I was reading an article the other day in a book called The Simpsons and Philosophy on Lisa and the concept of anti-intellectualism in America. The article discussed how Americans are on one hand fascinated with and have much respect for the professor or scientist, but on the other hand, have this resentment that those intellectuals live in their ‘ivory tower’ far away from the real world. It’s kind of funny. We actively seek out ‘experts’ to give us their opinion on various topics – just look at all the guests on daytime talk shows for instance – and yet if they disagree with our own, we become defensive and respond “Well, what do they know? I’m entitled to my own opinion too.”
It never ceases to amaze me that people can hold the belief that all opinions/ perceptions/ theories hold equal weight, regardless of how informed the person making the argument is. An ‘expert’ opinion holds the same weight as the everyday common man. Now, I’m not saying that just because so and so says it’s true means that is absolute proof that it is. Authorities are used to show that there is good reason to believe something. But if we don’t agree with the authority, we immediately try to discredit the authority as ‘that’s just one opinion and no one really knows anything.’
I bring up the topic because I received an email today where someone specifically stated “There is no bak (sic) up to your ideas.” This person prided himself on staying open to all ‘ideas’ regardless of how plausible they really were. To him, all perspectives had equal weight, and regardless of historical or scientific evidence or the debates of numerous philosophers and theologians, there was still this sense that no one really knows anything and therefore I will believe what I want because it could be true. And the most fascinating thing was that he was unwilling to actually do some research into primary sources because what did they know? They were just another opinion on equal footing with his own, regardless of what they said or how well they articulated their own argument. No debate on principles, theories, methodologies, etc here. Just a flat, well my opinion is just as valid as theirs and a strong predilection towards oh, they don’t know what they’re talking about. I’ve heard about their reputation (through the grapevine of course, & we all know how accurate that can be).
Well, to each, his own, right? I was just struck not only by his laziness to actually go look things up and do a bit of research but also by his unrelenting enthusiasm for believing that all ideas hold water. As I’ve mentioned in other posts, I take a scientific approach to evaluating whether something is credible, so I can reject the more outrageous ideas while keeping those that may be plausible. But to say that there is no ‘back up’ to one’s ideas is ridiculous. People believe what they’ve come to know and accept as true based on their own life experiences. We know that if we toss a ball into the air, a force we call gravity will pull it back to the earth. If I stub my toe, it will probably hurt. My arms and legs don’t just fall off whenever it’s windy. If I don’t eat, eventually I will get hungry. Etc.

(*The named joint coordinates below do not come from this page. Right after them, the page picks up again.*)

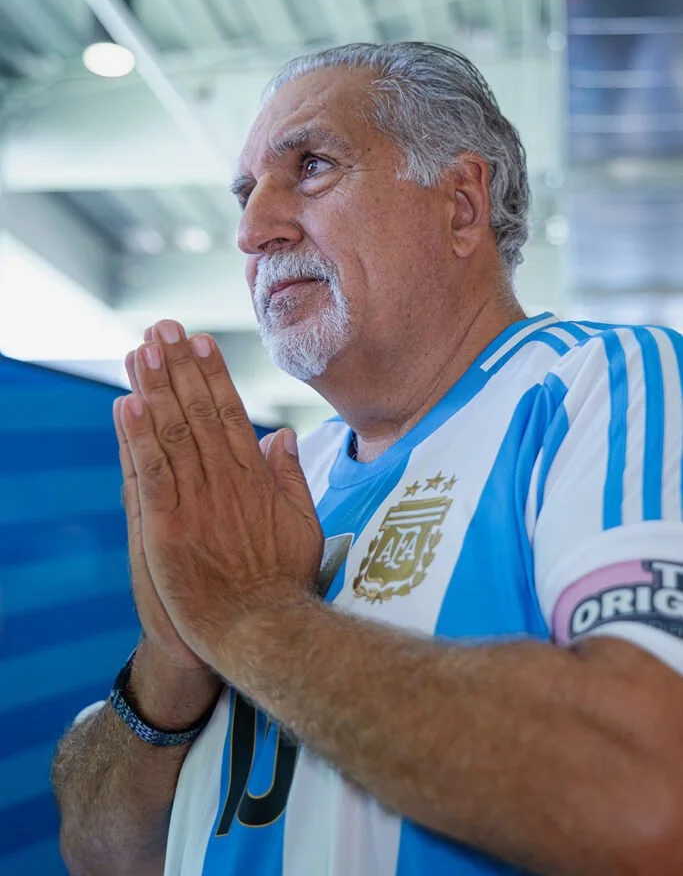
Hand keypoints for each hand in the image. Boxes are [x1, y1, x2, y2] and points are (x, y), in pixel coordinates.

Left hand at [118, 320, 323, 676]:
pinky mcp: (168, 527)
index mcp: (254, 477)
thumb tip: (279, 435)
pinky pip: (151, 473)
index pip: (229, 412)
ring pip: (173, 434)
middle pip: (197, 411)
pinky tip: (127, 404)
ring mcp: (196, 502)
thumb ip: (289, 476)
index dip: (212, 374)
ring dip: (155, 388)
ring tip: (141, 350)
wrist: (262, 630)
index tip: (200, 341)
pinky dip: (138, 437)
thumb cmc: (284, 581)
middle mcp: (225, 480)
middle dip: (178, 366)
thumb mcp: (303, 522)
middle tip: (163, 328)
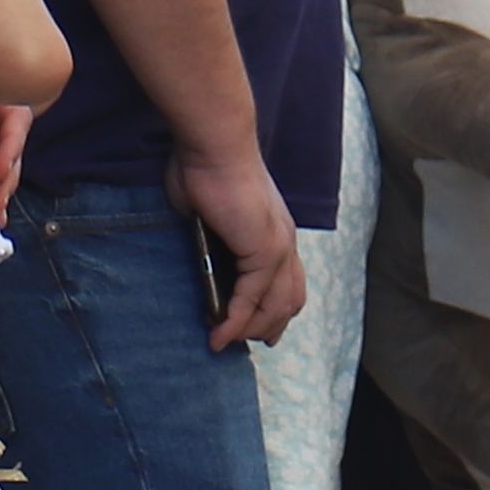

Sure, you could argue as Descartes did that it is not possible to ‘know’ anything because the mere possibility that something could exist causes doubt that it might. It is impossible to ‘know’ anything with absolute certainty. Or you could argue that no one uses the word ‘know’ in that regards. If you asked me if I ‘knew’ the time, I’d look at my watch and tell you. I may recognize that it is ‘possible’ that my watch stopped or that it was off by a couple of seconds from the world clock, but it’s far more ‘probable’ that it’s approximately the time my watch says.
The key here is what is ‘probable.’ We believe what we do because over the course of our lives, we’ve learned that certain things are more likely to be true than others. It is the foundation that our ideas are based upon and provides the justification for why we believe what we do. In knowledge theory, for something to be considered ‘knowledge,’ it must be justified – we must have a ‘good reason’ for believing what we do.